A new study, published in the Multiple Sclerosis Journal explores the link betwen the likelihood of developing progressive MS in relation to your age and gender. The average age of onset of MS is between 30 and 33 years old, with the average age of diagnosis being 37. Fewer than 10% of MS cases are diagnosed over the age of 50. The research aimed to see if the age of onset and diagnosis may give an indication of the likely course that the MS will take.
The study, conducted by researchers in Boston, set out to study the incidence and potential outcomes of adult-onset multiple sclerosis (AOMS) in comparison to late onset multiple sclerosis (LOMS). Researchers looked at the demographic characteristics, including age and gender, of 4273 people with MS. They compared these details against the characteristics of the disease in each individual to establish the likely course that MS will take after diagnosis according to the demographic of the patient. They also looked at the time it took from onset of the disease to reaching and Expanded Disability Status Scale (EDSS) of 6, which means that they need assistance to walk.

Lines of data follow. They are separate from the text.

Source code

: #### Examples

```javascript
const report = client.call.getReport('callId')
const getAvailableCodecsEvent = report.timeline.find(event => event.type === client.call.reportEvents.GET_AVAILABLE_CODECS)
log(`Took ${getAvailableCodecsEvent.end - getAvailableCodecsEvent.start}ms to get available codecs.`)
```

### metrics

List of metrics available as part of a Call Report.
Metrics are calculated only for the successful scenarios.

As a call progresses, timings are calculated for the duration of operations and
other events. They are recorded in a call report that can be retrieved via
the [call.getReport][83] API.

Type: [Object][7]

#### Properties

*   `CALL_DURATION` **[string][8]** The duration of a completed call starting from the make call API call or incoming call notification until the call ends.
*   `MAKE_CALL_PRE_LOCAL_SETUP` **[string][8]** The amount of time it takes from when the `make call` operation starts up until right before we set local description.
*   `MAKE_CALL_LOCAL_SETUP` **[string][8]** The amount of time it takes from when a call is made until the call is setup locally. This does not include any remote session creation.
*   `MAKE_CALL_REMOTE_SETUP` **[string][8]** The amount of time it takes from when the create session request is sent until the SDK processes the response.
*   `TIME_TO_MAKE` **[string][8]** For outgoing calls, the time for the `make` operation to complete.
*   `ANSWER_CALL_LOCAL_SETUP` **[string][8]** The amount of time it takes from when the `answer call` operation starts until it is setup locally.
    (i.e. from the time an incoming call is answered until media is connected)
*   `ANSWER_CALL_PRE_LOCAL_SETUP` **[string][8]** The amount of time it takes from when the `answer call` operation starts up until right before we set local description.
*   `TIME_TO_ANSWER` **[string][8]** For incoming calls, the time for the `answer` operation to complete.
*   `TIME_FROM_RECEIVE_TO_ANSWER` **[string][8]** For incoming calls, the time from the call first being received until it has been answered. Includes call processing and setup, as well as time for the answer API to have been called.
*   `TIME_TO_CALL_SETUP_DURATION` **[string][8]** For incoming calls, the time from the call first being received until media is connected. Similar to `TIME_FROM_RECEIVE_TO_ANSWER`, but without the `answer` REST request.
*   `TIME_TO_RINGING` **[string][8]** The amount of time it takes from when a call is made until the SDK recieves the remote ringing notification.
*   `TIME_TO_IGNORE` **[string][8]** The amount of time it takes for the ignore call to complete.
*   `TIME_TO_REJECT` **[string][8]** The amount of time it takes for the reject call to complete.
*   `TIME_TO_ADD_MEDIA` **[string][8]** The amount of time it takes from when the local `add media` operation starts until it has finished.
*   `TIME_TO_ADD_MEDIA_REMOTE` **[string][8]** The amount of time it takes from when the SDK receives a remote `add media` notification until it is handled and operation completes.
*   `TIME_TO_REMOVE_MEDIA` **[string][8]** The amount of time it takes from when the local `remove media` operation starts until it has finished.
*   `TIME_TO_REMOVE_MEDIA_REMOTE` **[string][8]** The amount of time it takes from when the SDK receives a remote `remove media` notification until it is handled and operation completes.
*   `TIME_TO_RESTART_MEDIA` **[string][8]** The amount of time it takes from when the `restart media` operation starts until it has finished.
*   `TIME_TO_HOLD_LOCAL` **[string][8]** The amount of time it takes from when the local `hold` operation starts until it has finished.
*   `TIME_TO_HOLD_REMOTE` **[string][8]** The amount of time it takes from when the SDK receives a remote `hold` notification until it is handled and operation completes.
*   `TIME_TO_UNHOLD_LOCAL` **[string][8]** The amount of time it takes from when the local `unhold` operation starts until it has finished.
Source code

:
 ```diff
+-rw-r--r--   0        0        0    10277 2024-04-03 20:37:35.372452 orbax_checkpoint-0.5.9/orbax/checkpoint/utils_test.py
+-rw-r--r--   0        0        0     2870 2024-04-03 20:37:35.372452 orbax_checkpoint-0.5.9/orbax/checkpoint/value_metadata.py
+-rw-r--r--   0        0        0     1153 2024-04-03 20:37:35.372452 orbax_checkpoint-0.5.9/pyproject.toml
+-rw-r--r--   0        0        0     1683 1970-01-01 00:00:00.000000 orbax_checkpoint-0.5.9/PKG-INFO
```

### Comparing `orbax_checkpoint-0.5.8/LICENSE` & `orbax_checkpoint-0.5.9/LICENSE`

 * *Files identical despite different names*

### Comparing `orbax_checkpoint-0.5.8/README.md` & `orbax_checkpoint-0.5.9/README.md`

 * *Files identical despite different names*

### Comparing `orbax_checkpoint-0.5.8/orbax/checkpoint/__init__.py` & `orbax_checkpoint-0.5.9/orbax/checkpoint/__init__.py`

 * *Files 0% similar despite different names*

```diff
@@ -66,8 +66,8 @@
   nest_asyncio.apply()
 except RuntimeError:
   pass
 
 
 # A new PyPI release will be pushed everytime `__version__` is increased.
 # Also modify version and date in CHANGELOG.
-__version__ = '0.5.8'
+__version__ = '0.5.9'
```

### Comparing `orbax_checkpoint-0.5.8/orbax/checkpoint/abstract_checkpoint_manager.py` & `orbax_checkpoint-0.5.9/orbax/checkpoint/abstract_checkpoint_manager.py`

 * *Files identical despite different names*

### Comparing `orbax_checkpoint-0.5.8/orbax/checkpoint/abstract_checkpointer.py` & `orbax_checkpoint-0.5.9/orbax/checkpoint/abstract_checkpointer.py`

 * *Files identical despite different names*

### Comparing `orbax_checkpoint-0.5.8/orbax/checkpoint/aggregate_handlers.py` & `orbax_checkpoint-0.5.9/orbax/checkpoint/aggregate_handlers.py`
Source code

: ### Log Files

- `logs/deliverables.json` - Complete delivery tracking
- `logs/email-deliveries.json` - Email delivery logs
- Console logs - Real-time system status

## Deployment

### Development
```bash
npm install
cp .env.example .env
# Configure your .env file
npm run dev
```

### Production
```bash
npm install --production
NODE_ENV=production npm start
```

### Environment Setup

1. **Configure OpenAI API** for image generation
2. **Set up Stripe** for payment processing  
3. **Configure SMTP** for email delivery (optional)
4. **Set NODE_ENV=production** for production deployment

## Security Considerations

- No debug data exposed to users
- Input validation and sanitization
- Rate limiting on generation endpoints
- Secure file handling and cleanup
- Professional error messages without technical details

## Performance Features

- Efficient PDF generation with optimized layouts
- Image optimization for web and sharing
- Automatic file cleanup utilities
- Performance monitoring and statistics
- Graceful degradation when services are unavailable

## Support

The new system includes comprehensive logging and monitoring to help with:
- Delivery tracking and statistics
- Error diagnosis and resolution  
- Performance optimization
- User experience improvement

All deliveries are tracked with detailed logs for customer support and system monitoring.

The research found that only 7.96 of the participants had onset of MS after age 50, with a further 1.33% being diagnosed over the age of 60. Of the participants, those diagnosed later, (over the age of 50) were more likely to develop progressive MS, with incidence of progressive MS being 25.6% for those aged 50-60 compared to 6.9% in people diagnosed before they were 50 and 35.1% for those diagnosed over the age of 60.
In people diagnosed under the age of 50, men progressed to EDSS 6.0 more quickly than women, however in those diagnosed after they were 50 the rate of progression was the same for men and women. This indicates that after menopause the progression for women is accelerated.
MS is a disease of varying severity, with a wide range of symptoms. Understanding how these symptoms manifest themselves and the course that the disease is likely to take is beneficial to doctors and patients alike, both before and after diagnosis.
MS is also a progressive disease, which means that it will continue to get worse. Although there are drugs available that can help to control the condition, it is considered to be incurable at this stage. However, it is thought that many people’s MS symptoms are actually caused by a narrowing of the veins leaving the brain, a condition known as CCSVI which affects the central nervous system in much the same way as MS. Unlike MS, CCSVI is a treatable condition.